* **Task brief**
Repeat the entries exactly, keeping every line as it is.

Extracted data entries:
● ● ● ● ●
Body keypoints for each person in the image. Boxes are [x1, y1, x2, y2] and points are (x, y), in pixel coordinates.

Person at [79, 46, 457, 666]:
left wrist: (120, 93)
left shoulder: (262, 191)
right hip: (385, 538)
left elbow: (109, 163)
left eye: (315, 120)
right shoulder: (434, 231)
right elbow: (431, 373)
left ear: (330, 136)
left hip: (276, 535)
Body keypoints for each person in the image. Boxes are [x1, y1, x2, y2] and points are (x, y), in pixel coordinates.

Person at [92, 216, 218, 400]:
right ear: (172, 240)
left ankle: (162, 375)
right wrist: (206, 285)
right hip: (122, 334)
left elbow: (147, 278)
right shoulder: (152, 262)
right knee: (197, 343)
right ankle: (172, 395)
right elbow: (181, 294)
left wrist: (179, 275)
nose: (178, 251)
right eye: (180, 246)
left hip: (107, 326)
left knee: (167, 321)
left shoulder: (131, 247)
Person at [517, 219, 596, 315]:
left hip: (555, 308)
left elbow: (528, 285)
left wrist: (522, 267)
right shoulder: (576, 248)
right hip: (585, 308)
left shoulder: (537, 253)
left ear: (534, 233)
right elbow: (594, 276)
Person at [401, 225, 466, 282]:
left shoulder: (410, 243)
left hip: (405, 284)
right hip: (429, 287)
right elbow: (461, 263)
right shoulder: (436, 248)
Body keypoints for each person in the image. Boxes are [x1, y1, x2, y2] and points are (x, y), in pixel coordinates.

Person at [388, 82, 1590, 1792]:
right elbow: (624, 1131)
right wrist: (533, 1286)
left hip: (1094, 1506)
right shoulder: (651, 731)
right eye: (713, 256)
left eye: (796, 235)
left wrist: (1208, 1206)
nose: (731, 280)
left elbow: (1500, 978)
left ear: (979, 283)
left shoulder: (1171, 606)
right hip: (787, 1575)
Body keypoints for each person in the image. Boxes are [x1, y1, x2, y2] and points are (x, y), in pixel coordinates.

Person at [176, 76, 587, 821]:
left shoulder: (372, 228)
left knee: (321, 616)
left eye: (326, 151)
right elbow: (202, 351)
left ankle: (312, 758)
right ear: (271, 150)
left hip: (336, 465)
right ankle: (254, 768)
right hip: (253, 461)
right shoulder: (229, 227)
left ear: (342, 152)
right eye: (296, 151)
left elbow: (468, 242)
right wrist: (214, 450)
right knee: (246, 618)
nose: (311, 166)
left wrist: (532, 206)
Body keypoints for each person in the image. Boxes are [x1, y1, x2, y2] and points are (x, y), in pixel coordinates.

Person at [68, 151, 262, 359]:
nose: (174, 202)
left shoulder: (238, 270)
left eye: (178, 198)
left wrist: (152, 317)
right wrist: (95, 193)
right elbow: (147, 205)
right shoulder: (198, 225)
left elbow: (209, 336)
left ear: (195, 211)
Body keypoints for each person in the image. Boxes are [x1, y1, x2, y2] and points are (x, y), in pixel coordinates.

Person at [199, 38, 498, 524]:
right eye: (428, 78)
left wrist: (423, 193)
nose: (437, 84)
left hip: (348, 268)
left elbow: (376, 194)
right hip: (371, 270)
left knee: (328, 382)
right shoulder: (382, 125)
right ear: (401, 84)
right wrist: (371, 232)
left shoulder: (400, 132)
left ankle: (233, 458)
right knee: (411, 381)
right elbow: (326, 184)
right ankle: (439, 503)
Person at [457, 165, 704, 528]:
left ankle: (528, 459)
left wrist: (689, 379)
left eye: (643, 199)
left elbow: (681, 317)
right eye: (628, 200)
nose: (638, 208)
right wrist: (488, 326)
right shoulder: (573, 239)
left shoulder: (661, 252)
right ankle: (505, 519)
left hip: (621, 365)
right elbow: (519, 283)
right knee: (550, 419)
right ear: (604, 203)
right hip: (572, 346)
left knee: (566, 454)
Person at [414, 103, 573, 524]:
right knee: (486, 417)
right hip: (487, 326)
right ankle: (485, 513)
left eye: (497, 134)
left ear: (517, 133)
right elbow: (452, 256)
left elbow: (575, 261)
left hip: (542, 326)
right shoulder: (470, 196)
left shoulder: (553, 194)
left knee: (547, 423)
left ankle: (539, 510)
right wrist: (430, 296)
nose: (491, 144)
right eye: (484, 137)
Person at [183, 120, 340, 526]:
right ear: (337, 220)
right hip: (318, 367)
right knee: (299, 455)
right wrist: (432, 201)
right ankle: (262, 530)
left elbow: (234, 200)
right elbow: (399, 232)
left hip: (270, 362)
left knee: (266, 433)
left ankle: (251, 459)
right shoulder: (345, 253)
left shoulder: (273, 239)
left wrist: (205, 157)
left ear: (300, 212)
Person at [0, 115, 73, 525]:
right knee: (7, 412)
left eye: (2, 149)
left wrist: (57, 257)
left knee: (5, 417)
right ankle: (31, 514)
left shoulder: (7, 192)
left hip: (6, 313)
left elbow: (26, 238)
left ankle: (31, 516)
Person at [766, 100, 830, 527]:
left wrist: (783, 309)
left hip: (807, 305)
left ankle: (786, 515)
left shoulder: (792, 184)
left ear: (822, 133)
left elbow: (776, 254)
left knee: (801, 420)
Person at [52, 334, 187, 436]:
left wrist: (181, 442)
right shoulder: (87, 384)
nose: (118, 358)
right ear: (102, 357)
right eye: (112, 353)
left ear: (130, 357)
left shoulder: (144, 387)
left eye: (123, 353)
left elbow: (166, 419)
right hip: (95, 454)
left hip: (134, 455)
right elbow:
● ● ● ● ●
* **Exercise result**
Body keypoints for each person in the image. Boxes are [x1, y1, x2, y2] and points are (x, y), in pixel coordinates.

Person at [79, 46, 457, 666]:
left wrist: (120, 93)
left shoulder: (262, 191)
right hip: (385, 538)
left elbow: (109, 163)
left eye: (315, 120)
right shoulder: (434, 231)
right elbow: (431, 373)
left ear: (330, 136)
left hip: (276, 535)
Body keypoints for each person in the image. Boxes are [x1, y1, x2, y2] and points are (x, y), in pixel coordinates.

Person at [92, 216, 218, 400]:
right ear: (172, 240)
left ankle: (162, 375)
right wrist: (206, 285)
right hip: (122, 334)
left elbow: (147, 278)
right shoulder: (152, 262)
right knee: (197, 343)
right ankle: (172, 395)
right elbow: (181, 294)
left wrist: (179, 275)
nose: (178, 251)
right eye: (180, 246)
left hip: (107, 326)
left knee: (167, 321)
left shoulder: (131, 247)
Person at [517, 219, 596, 315]:
left hip: (555, 308)
left elbow: (528, 285)
left wrist: (522, 267)
right shoulder: (576, 248)
right hip: (585, 308)
left shoulder: (537, 253)
left ear: (534, 233)
right elbow: (594, 276)
Person at [401, 225, 466, 282]:
left shoulder: (410, 243)
left hip: (405, 284)
right hip: (429, 287)
right elbow: (461, 263)
right shoulder: (436, 248)
Body keypoints for each person in the image. Boxes are [x1, y1, x2, y2] and points are (x, y), in pixel coordinates.

Person at [388, 82, 1590, 1792]:
right elbow: (624, 1131)
right wrist: (533, 1286)
left hip: (1094, 1506)
right shoulder: (651, 731)
right eye: (713, 256)
left eye: (796, 235)
left wrist: (1208, 1206)
nose: (731, 280)
left elbow: (1500, 978)
left ear: (979, 283)
left shoulder: (1171, 606)
right hip: (787, 1575)
Body keypoints for each person in the image. Boxes are [x1, y1, x2, y2] and points are (x, y), in pixel coordinates.

Person at [176, 76, 587, 821]:
left shoulder: (372, 228)
left knee: (321, 616)
left eye: (326, 151)
right elbow: (202, 351)
left ankle: (312, 758)
right ear: (271, 150)
left hip: (336, 465)
right ankle: (254, 768)
right hip: (253, 461)
right shoulder: (229, 227)
left ear: (342, 152)
right eye: (296, 151)
left elbow: (468, 242)
right wrist: (214, 450)
right knee: (246, 618)
nose: (311, 166)
left wrist: (532, 206)
Body keypoints for each person in the image. Boxes are [x1, y1, x2, y2] and points are (x, y), in pixel coordinates.

Person at [68, 151, 262, 359]:
nose: (174, 202)
left shoulder: (238, 270)
left eye: (178, 198)
left wrist: (152, 317)
right wrist: (95, 193)
right elbow: (147, 205)
right shoulder: (198, 225)
left elbow: (209, 336)
left ear: (195, 211)
Body keypoints for each person in the image. Boxes are [x1, y1, x2, y2] and points are (x, y), in pixel coordinates.

Person at [199, 38, 498, 524]:
right eye: (428, 78)
left wrist: (423, 193)
nose: (437, 84)
left hip: (348, 268)
left elbow: (376, 194)
right hip: (371, 270)
left knee: (328, 382)
right shoulder: (382, 125)
right ear: (401, 84)
right wrist: (371, 232)
left shoulder: (400, 132)
left ankle: (233, 458)
right knee: (411, 381)
right elbow: (326, 184)
right ankle: (439, 503)
Person at [457, 165, 704, 528]:
left ankle: (528, 459)
left wrist: (689, 379)
left eye: (643, 199)
left elbow: (681, 317)
right eye: (628, 200)
nose: (638, 208)
right wrist: (488, 326)
right shoulder: (573, 239)
left shoulder: (661, 252)
right ankle: (505, 519)
left hip: (621, 365)
right elbow: (519, 283)
right knee: (550, 419)
right ear: (604, 203)
right hip: (572, 346)
left knee: (566, 454)
Person at [414, 103, 573, 524]:
right knee: (486, 417)
right hip: (487, 326)
right ankle: (485, 513)
left eye: (497, 134)
left ear: (517, 133)
right elbow: (452, 256)
left elbow: (575, 261)
left hip: (542, 326)
right shoulder: (470, 196)
left shoulder: (553, 194)
left knee: (547, 423)
left ankle: (539, 510)
right wrist: (430, 296)
nose: (491, 144)
right eye: (484, 137)
Person at [183, 120, 340, 526]:
right ear: (337, 220)
right hip: (318, 367)
right knee: (299, 455)
right wrist: (432, 201)
right ankle: (262, 530)
left elbow: (234, 200)
right elbow: (399, 232)
left hip: (270, 362)
left knee: (266, 433)
left ankle: (251, 459)
right shoulder: (345, 253)
left shoulder: (273, 239)
left wrist: (205, 157)
left ear: (300, 212)
Person at [0, 115, 73, 525]:
right knee: (7, 412)
left eye: (2, 149)
left wrist: (57, 257)
left knee: (5, 417)
right ankle: (31, 514)
left shoulder: (7, 192)
left hip: (6, 313)
left elbow: (26, 238)
left ankle: (31, 516)
Person at [766, 100, 830, 527]:
left wrist: (783, 309)
left hip: (807, 305)
left ankle: (786, 515)
left shoulder: (792, 184)
left ear: (822, 133)
left elbow: (776, 254)
left knee: (801, 420)
Person at [52, 334, 187, 436]:
left wrist: (181, 442)
right shoulder: (87, 384)
nose: (118, 358)
right ear: (102, 357)
right eye: (112, 353)
left ear: (130, 357)
left shoulder: (144, 387)
left eye: (123, 353)
left elbow: (166, 419)
right hip: (95, 454)
left hip: (134, 455)
right elbow:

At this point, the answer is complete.